From Parquet to Snowflake: Query Smart, Load Fast

Published: 1 week ago (January 6, 2026 at 01:05 PM EST)

2 min read

Source: Dev.to

Cover image for From Parquet to Snowflake: Query Smart, Load Fast

The Problem

When working with large volumes of financial data, querying efficiently and loading the results into a data warehouse like Snowflake is crucial. The task is to generate daily metrics (total transaction volume, active customers, average balances) from 3 TB of Parquet data stored in AWS S3. The data is partitioned by transaction_date, but older partitions have inconsistent column names. The results must be loaded into Snowflake for further analysis.

The Approach

Efficiently Query the Data

Read only the last 30 days of data by using partition pruning, which saves time and cost.

Handle Schema Evolution

Use SQL functions like COALESCE to handle missing or differently named columns, ensuring a consistent schema across partitions.

Aggregate Metrics

Aggregate data by region to calculate total transaction volume, count active customers, and compute the average account balance.

Load Data into Snowflake

After processing, use Snowflake’s COPY INTO method for efficient, large‑scale ingestion, moving the results from a CSV file into the warehouse.

Why This Works

Partition pruning limits the query to relevant data, making it fast and cost‑efficient.
Schema handling with COALESCE provides seamless integration across evolving data partitions.
Snowflake’s optimized loading mechanisms enable fast and reliable data transfer.

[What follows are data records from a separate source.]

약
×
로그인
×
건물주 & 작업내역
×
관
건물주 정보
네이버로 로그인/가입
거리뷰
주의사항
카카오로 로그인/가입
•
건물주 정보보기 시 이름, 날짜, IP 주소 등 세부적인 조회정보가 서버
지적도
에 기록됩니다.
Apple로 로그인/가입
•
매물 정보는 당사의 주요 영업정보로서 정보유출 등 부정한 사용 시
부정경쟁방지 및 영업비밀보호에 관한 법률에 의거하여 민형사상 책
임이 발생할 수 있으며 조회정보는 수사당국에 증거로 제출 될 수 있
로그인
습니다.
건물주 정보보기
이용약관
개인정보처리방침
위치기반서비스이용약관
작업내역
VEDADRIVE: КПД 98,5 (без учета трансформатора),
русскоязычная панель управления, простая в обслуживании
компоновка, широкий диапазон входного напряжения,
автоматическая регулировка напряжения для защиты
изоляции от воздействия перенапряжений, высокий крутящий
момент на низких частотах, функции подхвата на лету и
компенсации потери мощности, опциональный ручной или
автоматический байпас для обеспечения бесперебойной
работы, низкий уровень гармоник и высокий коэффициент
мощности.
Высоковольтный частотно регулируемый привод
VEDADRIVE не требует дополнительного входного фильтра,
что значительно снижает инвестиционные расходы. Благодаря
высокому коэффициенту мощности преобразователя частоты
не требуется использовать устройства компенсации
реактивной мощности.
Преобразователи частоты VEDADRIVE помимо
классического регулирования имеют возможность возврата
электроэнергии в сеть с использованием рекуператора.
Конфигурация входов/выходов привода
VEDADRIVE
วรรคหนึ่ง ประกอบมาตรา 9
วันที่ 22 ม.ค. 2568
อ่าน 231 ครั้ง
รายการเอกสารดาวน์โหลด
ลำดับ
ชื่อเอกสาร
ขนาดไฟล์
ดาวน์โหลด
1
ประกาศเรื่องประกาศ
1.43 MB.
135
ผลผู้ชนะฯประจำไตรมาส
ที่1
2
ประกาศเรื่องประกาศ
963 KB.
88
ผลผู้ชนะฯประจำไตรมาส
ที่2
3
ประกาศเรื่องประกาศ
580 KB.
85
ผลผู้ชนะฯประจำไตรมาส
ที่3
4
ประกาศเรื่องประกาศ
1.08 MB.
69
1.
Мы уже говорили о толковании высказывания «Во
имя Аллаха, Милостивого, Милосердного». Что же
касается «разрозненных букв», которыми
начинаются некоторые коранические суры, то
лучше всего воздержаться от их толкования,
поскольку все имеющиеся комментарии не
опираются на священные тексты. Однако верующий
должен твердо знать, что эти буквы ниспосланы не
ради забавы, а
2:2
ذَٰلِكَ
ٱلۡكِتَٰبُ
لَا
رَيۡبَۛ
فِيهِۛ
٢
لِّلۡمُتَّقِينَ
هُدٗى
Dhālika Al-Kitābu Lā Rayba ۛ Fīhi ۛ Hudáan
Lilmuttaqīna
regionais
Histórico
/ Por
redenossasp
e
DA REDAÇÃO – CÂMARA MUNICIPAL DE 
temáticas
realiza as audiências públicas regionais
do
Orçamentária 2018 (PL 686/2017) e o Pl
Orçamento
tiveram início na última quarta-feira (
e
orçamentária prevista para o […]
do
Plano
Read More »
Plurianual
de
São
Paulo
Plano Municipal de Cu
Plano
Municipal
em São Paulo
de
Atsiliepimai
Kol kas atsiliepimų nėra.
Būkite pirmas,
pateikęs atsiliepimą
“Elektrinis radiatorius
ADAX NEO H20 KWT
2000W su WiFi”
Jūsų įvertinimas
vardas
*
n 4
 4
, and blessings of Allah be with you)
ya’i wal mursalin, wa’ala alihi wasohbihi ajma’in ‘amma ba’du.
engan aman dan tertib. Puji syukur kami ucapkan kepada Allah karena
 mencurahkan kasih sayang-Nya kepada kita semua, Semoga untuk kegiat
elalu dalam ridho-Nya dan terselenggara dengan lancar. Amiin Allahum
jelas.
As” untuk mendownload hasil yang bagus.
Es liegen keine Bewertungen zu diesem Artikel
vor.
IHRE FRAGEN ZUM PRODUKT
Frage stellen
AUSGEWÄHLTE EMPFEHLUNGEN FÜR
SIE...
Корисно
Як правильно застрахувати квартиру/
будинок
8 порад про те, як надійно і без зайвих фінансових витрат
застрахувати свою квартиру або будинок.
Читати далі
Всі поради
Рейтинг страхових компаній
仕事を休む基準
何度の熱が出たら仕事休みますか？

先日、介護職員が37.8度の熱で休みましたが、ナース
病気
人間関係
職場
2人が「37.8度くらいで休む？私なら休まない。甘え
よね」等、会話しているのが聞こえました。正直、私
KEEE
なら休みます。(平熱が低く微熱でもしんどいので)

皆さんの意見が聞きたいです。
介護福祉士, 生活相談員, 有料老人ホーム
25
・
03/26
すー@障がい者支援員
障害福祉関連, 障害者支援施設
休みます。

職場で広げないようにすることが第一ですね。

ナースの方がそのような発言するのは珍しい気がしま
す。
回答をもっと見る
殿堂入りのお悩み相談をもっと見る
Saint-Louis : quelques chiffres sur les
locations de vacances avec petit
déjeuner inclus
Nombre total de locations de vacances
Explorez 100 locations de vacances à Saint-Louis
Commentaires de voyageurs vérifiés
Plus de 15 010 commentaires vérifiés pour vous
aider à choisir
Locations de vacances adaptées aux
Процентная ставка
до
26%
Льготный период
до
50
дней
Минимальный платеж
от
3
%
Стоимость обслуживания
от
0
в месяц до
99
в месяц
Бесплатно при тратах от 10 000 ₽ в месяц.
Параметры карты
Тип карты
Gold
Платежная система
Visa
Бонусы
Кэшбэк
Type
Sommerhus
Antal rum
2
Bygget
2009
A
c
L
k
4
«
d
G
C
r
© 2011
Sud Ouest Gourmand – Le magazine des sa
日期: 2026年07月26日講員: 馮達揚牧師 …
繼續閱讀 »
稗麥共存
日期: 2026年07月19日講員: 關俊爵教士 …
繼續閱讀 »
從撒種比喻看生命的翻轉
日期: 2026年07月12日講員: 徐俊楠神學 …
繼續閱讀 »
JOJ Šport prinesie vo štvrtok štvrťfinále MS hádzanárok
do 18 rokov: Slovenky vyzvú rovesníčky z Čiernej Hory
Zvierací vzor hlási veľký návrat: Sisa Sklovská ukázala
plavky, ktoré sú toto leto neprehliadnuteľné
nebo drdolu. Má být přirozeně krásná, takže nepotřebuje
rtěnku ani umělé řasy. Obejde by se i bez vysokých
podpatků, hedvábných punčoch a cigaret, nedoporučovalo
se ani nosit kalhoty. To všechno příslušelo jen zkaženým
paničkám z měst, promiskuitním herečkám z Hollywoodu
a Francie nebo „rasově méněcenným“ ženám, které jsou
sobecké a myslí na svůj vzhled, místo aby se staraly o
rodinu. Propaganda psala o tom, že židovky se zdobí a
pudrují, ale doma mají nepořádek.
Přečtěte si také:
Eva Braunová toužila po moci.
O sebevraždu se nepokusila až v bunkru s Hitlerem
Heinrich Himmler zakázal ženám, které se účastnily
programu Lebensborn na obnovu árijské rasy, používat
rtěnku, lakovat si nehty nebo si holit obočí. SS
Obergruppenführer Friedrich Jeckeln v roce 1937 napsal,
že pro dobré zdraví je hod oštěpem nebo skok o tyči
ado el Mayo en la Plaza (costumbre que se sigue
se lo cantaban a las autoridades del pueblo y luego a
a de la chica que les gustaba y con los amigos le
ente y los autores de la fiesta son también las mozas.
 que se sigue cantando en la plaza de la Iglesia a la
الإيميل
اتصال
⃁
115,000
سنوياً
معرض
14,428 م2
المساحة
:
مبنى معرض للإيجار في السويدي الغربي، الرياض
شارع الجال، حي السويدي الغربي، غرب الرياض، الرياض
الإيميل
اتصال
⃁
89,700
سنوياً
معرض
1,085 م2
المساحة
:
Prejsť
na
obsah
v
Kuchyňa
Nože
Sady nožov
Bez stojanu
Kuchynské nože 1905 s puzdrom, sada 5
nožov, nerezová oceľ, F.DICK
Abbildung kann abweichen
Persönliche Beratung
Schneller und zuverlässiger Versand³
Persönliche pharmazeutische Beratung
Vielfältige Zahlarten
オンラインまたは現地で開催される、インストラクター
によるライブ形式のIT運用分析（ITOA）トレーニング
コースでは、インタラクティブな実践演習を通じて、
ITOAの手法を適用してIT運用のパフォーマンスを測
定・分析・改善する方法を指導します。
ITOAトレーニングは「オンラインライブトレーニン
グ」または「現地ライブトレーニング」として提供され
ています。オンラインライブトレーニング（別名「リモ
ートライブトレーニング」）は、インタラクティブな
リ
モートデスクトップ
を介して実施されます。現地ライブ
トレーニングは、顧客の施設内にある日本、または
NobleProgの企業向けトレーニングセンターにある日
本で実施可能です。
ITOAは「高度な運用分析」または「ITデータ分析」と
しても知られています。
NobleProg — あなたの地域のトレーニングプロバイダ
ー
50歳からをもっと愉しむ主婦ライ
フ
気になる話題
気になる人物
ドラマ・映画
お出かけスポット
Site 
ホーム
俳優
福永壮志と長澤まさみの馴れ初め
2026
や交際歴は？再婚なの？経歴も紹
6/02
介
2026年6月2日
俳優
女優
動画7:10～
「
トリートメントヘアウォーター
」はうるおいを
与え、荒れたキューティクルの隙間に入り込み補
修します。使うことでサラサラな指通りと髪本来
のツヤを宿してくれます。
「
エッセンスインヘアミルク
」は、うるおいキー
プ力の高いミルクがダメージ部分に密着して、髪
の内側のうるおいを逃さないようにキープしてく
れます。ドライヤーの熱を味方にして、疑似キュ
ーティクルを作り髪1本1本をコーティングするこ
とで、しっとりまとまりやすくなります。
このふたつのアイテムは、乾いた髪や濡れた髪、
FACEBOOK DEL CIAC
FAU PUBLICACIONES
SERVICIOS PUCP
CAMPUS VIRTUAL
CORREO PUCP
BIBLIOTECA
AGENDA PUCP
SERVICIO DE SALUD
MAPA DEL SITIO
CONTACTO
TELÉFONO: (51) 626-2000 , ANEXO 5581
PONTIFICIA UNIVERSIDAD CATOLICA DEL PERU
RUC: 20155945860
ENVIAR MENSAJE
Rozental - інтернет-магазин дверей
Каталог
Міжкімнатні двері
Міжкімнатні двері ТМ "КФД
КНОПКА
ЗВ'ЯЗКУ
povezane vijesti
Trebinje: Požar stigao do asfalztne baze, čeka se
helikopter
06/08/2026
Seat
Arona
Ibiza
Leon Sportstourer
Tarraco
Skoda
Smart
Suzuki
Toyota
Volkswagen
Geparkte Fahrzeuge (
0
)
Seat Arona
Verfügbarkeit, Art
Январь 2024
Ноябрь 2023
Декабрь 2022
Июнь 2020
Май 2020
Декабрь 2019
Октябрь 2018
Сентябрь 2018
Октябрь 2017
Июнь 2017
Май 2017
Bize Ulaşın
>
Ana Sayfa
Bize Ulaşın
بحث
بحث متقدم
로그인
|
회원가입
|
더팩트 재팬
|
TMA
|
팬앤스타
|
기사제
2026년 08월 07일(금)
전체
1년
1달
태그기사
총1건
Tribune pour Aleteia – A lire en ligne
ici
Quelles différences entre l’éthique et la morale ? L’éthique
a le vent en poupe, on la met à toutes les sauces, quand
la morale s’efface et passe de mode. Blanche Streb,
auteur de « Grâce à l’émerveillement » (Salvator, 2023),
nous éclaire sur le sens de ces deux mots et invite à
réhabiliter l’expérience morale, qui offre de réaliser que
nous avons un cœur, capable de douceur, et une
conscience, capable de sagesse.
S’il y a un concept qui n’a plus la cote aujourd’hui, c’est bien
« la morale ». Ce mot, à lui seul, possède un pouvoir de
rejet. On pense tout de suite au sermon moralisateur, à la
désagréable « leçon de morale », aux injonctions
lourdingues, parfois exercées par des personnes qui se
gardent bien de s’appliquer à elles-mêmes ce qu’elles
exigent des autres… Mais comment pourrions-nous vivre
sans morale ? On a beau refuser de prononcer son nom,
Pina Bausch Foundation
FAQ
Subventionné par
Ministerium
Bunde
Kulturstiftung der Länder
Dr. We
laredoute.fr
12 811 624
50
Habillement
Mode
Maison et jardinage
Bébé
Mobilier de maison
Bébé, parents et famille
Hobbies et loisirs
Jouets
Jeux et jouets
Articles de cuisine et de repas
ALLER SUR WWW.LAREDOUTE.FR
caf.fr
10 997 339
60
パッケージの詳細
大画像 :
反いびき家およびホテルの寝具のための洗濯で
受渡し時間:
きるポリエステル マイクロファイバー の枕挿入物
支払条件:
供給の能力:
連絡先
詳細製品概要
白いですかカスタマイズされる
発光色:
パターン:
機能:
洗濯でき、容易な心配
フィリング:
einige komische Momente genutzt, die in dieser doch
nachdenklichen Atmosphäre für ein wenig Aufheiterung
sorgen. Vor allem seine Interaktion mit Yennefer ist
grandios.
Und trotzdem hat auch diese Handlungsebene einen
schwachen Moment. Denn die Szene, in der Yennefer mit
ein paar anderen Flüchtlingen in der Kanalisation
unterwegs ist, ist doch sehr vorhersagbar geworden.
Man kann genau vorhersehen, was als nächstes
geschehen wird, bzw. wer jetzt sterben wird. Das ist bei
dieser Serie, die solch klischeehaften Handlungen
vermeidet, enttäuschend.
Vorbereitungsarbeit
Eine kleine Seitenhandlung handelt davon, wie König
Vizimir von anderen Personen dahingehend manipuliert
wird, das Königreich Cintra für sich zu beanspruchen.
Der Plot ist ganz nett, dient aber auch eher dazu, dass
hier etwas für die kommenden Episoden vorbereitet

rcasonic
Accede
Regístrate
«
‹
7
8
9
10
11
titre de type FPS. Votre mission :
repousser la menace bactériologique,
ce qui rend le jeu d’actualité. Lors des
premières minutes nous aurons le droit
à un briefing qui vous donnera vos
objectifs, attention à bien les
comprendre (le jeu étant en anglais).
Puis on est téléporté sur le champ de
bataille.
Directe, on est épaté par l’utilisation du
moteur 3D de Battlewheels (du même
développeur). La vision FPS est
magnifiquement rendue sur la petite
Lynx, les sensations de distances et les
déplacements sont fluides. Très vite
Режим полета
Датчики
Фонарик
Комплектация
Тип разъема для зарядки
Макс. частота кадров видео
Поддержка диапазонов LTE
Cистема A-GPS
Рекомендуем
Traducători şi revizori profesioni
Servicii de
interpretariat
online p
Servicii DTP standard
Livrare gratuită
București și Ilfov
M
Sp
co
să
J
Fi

This approach makes working with large, partitioned datasets in cloud storage manageable while ensuring efficient processing and loading into Snowflake.

The Solution in PySQL

Read the last 30 days of Parquet using partition pruning

import duckdb
import datetime

end = datetime.date.today()
start = end - datetime.timedelta(days=30)

con = duckdb.connect()
df = con.execute(f"""
    SELECT *
    FROM read_parquet('s3://bank-lake/transactions/transaction_date>= {start} AND transaction_date <= {end}/*.parquet')
""").fetchdf()

Aggregate metrics, handling schema differences

SELECT
    region,
    SUM(transaction_amount) AS total_tx,
    COUNT(DISTINCT customer_id) AS active_customers,
    AVG(COALESCE(account_balance, acct_balance)) AS avg_balance
FROM df
GROUP BY region

Load the results into Snowflake

import snowflake.connector

# Export the aggregated DataFrame to CSV
result.to_csv("daily.csv", index=False)

# Connect to Snowflake
conn = snowflake.connector.connect(
    user='YOUR_USER',
    password='YOUR_PASSWORD',
    account='YOUR_ACCOUNT'
)

# Upload and copy the CSV into Snowflake
conn.cursor().execute("""
    PUT file://daily.csv @%DAILY_REGION_METRICS;
    COPY INTO DAILY_REGION_METRICS
    FROM @%DAILY_REGION_METRICS
    FILE_FORMAT=(TYPE=CSV FIELD_OPTIONALLY_ENCLOSED_BY='"');
""")